FKA Twigs' 'LP1': A decade of defying expectations
As it turns 10, 'LP1' remains an album that redefined the boundaries and paved the way for a new generation of boundary-pushing artists.

How one album redefined the boundaries of experimental pop and paved the way for a new generation of boundary-pushing artists, challenging industry norms and expanding the very definition of mainstream music in the decade since its release
Words: Dan Harrison.
True paradigm shifts are rare. Rarer still are the albums that not only shift said paradigms but seem to exist outside of them entirely, creating their own gravitational pull, bending the very fabric of musical space-time around them. FKA Twigs' 'LP1', released a decade ago today (6th August), is one such cosmic anomaly – a debut that arrived not so much fully formed as fully evolved.
To revisit 'LP1' in 2024 is to be reminded of its startling prescience, its unapologetic weirdness, and its profound impact on the musical landscape of the past decade.

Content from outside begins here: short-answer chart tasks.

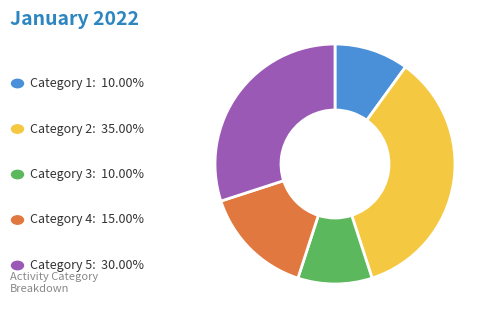

Does any single category account for the majority?

No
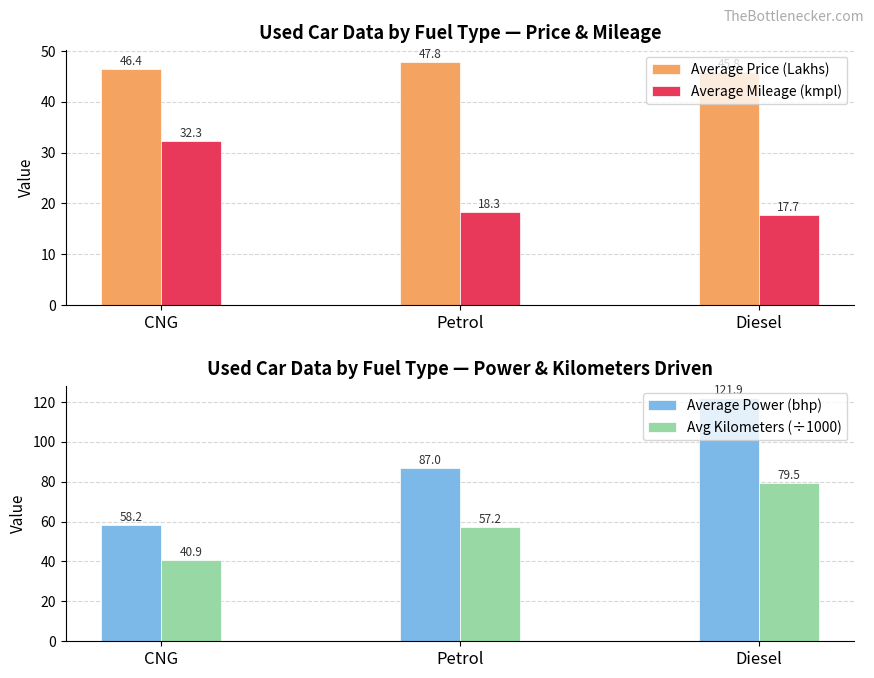

The value of Avg Kilometers (÷1000) at Petrol is 57.2. True or false?

True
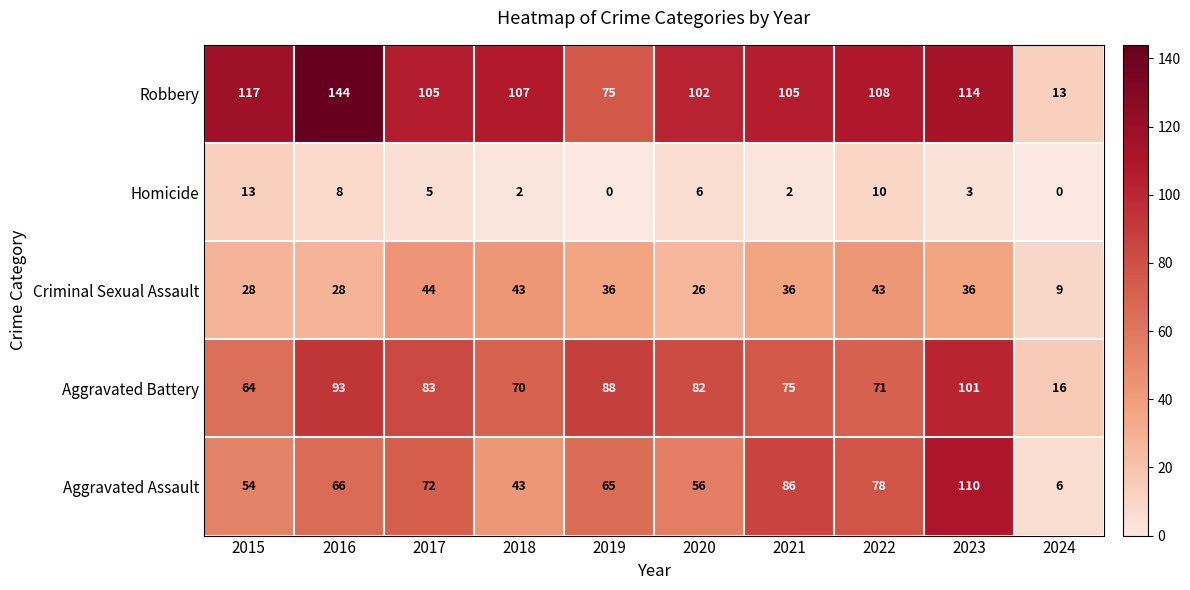

Which label corresponds to the largest value in the chart?

2016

It's a record that feels at once intimately of its time and strangely out of the temporal flow altogether – a testament to Tahliah Barnett's singular vision and her refusal to be bound by the expectations of what a pop star should be, sound like, or represent.
Ten years ago, the charts were dominated by the likes of Ed Sheeran's 'x' and Sam Smith's 'In the Lonely Hour': big pop records that understood the rules and played them well. But, in the shadows of East London, a former backup dancer was quietly preparing to flip the whole game board, laying the groundwork for a future where the bold and unconventional would inherit the Earth.
'LP1' landed like a UFO in a field of crop circles – strange, otherworldly, and impossible to ignore. From the opening notes of 'Preface', with its ghostly choral harmonies and skittering beats, it was clear that this was not just another R&B album, not just another electronic experiment, not just another anything. This was something entirely new, a blueprint for a pop landscape where the unusual would become the coveted.